Atlas voyages ne compte plus sur les promesses des autorités
Des propos confirmés par le président du 1er tour opérateur marocain, Atlas voyages, qui déclare que ces nouveaux concurrents compressent au maximum leurs marges au détriment des agents locaux:
"Le tarif devient une obsession et pour résumer, c’est un business-modèle où on s’entretue. Des opérateurs connus pour leur professionnalisme comme Hayat Jabrane ne se retrouvent pas dans leurs obligations contractuelles car la pression des clandestins est très forte.
"Mon groupe ne compte plus sur l’ONMT dont l’activité à Pékin est réduite à sa plus simple expression avec deux malheureux employés censés promouvoir le Maroc. Nous avons donc recruté un commercial chinois et deux représentants sur place pour ne pas avoir à faire face à cette concurrence sauvage.
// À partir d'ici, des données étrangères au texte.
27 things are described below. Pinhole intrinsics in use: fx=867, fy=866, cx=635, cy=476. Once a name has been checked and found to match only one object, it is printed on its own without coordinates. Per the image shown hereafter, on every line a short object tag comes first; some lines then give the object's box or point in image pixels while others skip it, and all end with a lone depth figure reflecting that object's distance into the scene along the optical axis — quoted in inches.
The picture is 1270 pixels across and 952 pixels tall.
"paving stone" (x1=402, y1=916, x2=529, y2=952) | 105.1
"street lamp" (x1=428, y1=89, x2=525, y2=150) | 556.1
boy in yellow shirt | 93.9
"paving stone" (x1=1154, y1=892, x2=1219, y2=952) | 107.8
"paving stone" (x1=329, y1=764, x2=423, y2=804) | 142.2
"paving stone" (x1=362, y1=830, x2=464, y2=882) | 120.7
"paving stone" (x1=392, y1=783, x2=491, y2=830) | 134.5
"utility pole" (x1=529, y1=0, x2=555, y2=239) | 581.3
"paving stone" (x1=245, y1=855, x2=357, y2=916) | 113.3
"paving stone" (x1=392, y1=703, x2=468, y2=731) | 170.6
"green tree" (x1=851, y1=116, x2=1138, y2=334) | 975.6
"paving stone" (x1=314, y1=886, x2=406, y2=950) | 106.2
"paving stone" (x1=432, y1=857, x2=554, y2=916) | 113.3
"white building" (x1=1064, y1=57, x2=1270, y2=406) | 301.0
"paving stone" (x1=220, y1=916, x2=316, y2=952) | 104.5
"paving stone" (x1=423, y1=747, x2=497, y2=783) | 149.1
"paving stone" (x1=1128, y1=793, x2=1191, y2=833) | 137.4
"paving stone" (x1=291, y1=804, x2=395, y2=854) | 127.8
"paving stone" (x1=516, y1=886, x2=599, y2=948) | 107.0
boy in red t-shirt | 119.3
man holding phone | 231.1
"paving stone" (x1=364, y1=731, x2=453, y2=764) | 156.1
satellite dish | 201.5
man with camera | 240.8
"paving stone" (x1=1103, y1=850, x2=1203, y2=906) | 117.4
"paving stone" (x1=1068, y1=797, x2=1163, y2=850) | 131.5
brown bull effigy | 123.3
"Pour résumer, l’ONMT et le ministère sont toujours à l’époque du télex. Ils participent à des petits salons comme celui de Pékin qui ne présente aucun intérêt en termes de visibilité et de trafic.
"Heureusement que d’autres ont compris l’intérêt de la destination marocaine. C’est le cas de Qatar Airways qui va lancer à la fin du mois une ligne Pékin-Doha-Marrakech", nous explique Othman Alami.
Une ligne directe Pékin-Casablanca dans au moins 2 ans
Face aux déclarations optimistes du DG de l’ONMT, Adel El Fakir, qui prévoit l’ouverture rapide d’une ligne aérienne directe entre le Maroc et la Chine, une source autorisée de la RAM nous confirme que des discussions sont en cours mais révèle qu’il faudra un minimum de deux années avant qu’elle ne soit effective.
"La RAM travaille bien de concert avec l’ONMT sur cet ambitieux projet qui permettra de booster le tourisme chinois au Maroc et transporter les Marocains voulant se rendre en Chine.
"Pour l’instant, nous ne disposons pas encore d'appareils qui puissent accomplir le trajet car les actuels Dreamliner 787-8 n’ont pas l’autonomie requise.
"Par contre nous avons commandé quatre 787-9 qui pourront assurer cette liaison directe. En attendant qu’ils arrivent (entre décembre 2018 et 2019) et que nous obtenions les autorisations de l’aviation civile chinoise, le processus prendra entre 18 et 24 mois", précise notre source requérant l’anonymat.
Faute de réaction des autorités, les clandestins trustent le marché
Un autre opérateur spécialisé dans le marché chinois estime que les salons comme celui de Pékin ne présentent aucun intérêt.
Pour Fayçal Zeghari, les agents chinois clandestins pullulent au Maroc depuis la suppression des visas.
"Hormis le segment de haut de gamme, ils s’adjugent la majorité du business. Il est impossible de lutter contre eux. Ils font du mal au secteur car ils proposent de mauvaises prestations. Ce sont des opérations one-shot avec un taux de retour nul.
"Tout le monde le sait (ministère et ONMT) mais personne ne fait rien car les autorités pensent que s’ils chassent ces clandestins, le Maroc perdra une partie de la clientèle chinoise", déplore le patron de "VTA travels" qui ajoute que de plus en plus de sociétés tenues par des Chinois (restaurateurs) se lancent également dans les services touristiques en se faisant payer à l’étranger.
Chaque touriste chinois est un futur commerçant potentiel au Maroc
Le propriétaire de l’agence de voyages "Ultra Tours" nous précise que les Chinois sont fidèles à leur réputation de commerçants et que le tourisme est aussi un moyen de trouver des marchés lucratifs.
"Tout client chinois qui se rend chez nous est un futur commerçant potentiel. Il fait du tourisme mais en profite aussi pour s’informer et relever tous les prix. Les agences chinoises sont ainsi au courant de tout ce qui se passe au Maroc car leurs clients leur rapportent tout", conclut Fathi Attigui en se désolant d’avoir dû apprendre par son partenaire chinois que les prix des tickets d’accès aux monuments marocains avaient été multipliés par 7, faute d’information du côté marocain.